Bipolar discipline Massachusetts General Hospital in Boston has disciplined three child psychiatrists for failing to declare payments worth millions of dollars from drug companies. The most prominent, Joseph Biederman, pioneered drug treatment for bipolar disorder in children. The three have apologised and say their “mistakes were honest ones”.
We heart you, pi A backlash has begun against a proposal to replace the constant pi. Tau supporters say their constant, equal to two pi, makes calculations simpler. Now a website called The Pi Manifesto, written by the creator of the Spiked Math web comic, suggests that tau is misleading and actually makes some calculations more complex.
Black Yellowstone Thousands of litres of oil have gushed into the Yellowstone river from a ruptured pipeline owned by Exxon Mobil in Laurel, Montana. The US Environmental Protection Agency estimates that as much as 160,000 litres of oil have escaped since the pipe split on 1 July.

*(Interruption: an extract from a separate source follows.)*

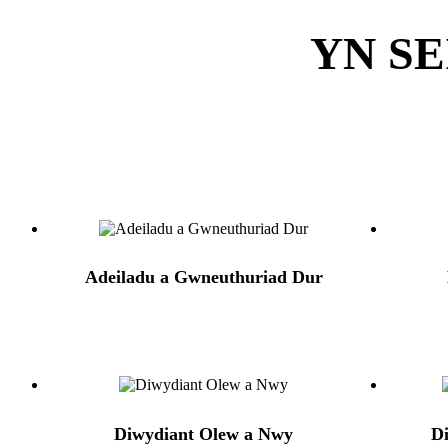
YN S
Adeiladu a Gwneuthuriad Dur
Diwydiant Olew a Nwy
D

Go on, use that phone Adult cellphone users are unlikely to face extra risks of developing brain tumours, concludes a review in Environmental Health Perspectives (DOI: 10.1289/ ehp.1103693). Last month, the World Health Organization classified phones as only a “possible carcinogen”, the same as bathroom talcum powder and coffee.
Polluted brains Is air pollution harming our brains? Mice exposed to air pollution for nine months had problems with spatial learning and memory, and displayed more “depressive” behaviours. They also had damage to their hippocampi, parts of the brain involved in learning (Molecular Psychiatry, DOI: 10.1038/mp.2011.76).